The main difference to IR systems such as Google is that it is not entire documents that are found, on the basis of certain key terms, but concrete answers to concrete questions. For this to work the system must determine the meaning of both questions and texts and represent it in a suitable, logic based, language.
In technical terms, the system must perform a maximally complete syntactic analysis of the linguistic input, followed by a translation of the syntactic structures into Logical Forms. Of equal importance is a thorough knowledge of the domain terminology. Without this the system will miss out on a large number of answers in the texts.
Text Mining we try to find hidden regularities and dependencies in
large collections of texts. Today's methods basically apply
statistical methods to the textual surface, i.e. they determine
statistical values for occurences of isolated content words. However,
this approach makes such methods less suitable for finding in the texts
dependencies between complex phenomena, such as entire events. In order
to identify this type of entity we need to use more of the lingusitic
information contained in the texts. It is, in particular, essential to
make a syntactical analysis of the texts.
A specific form of Text Mining is Literature Based Discovery. In LBD we try to find, in a number of different texts, descriptions of local functional dependencies which, in combination, can result in the formation of hypotheses about novel large-scale functional dependencies. In biomedicine, for instance in genetics, such methods are used to identify new pathways in the expression of genes.
One important task in Text Mining is relation extraction. In relation extraction we try to identify the core propositions in individual sentences irrespective of their linguistic manifestation (X activates Y, Y is activated by X, activation of Y by X, XY activation etc.). This analysis allows us, despite its rather superficial character, to define in a much more precise manner various search operations that would be impossible to express on the basis of isolated keywords.
Within the scope of the OntoGene project, we collaborate with the NITAS/TMS group (Text Mining Services) at Novartis Pharma AG on the development of novel text mining techniques for the biomedical domain.
In cooperation with Finnova, a leading Swiss provider of banking software, we are investigating applications of Information Extraction technologies in the area of software specifications.

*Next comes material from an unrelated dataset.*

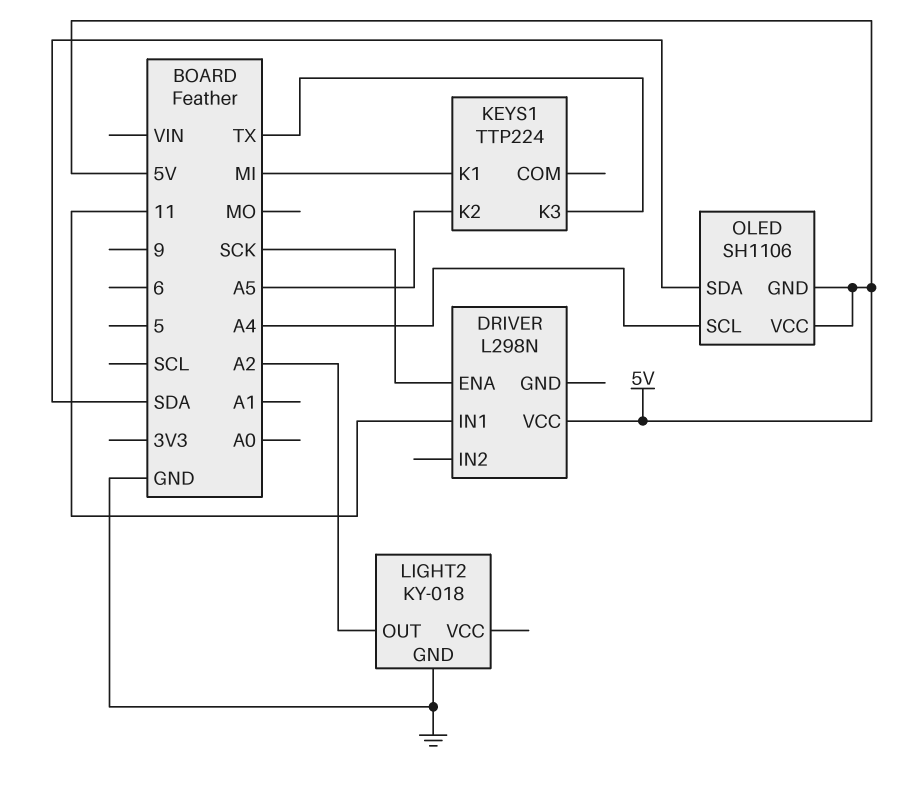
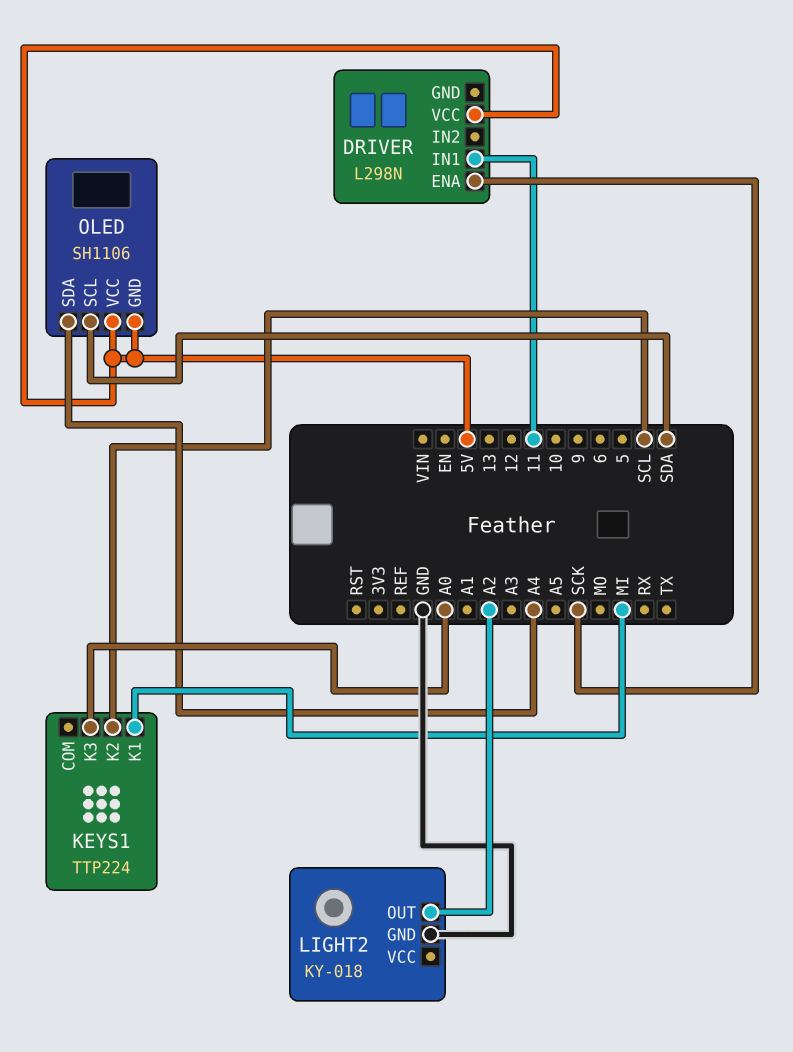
KEYS1 pin K2: A5 -> SCL
KEYS1 pin K3: TX -> A0
OLED pin SCL: A4 -> SDA
OLED pin SDA: SDA -> A4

In particular we plan to analyze questions and requests from internal and external users and identify relevant segments of internal documentation. The extracted information is intended to support human experts in formulating satisfactory replies to the original queries.
The EU project "Multilingual Annotation of Named Entities and Terminology Resources Acquisition" (Mantra) is executed by different academic and commercial partners. The goal of the project is the generation of multi-lingual biomedial terminologies from public corpora. The project partners will setup a community challenge leading to the annotation of the multi-lingual corpora. The identified entities will be integrated into the multi-lingual terminologies.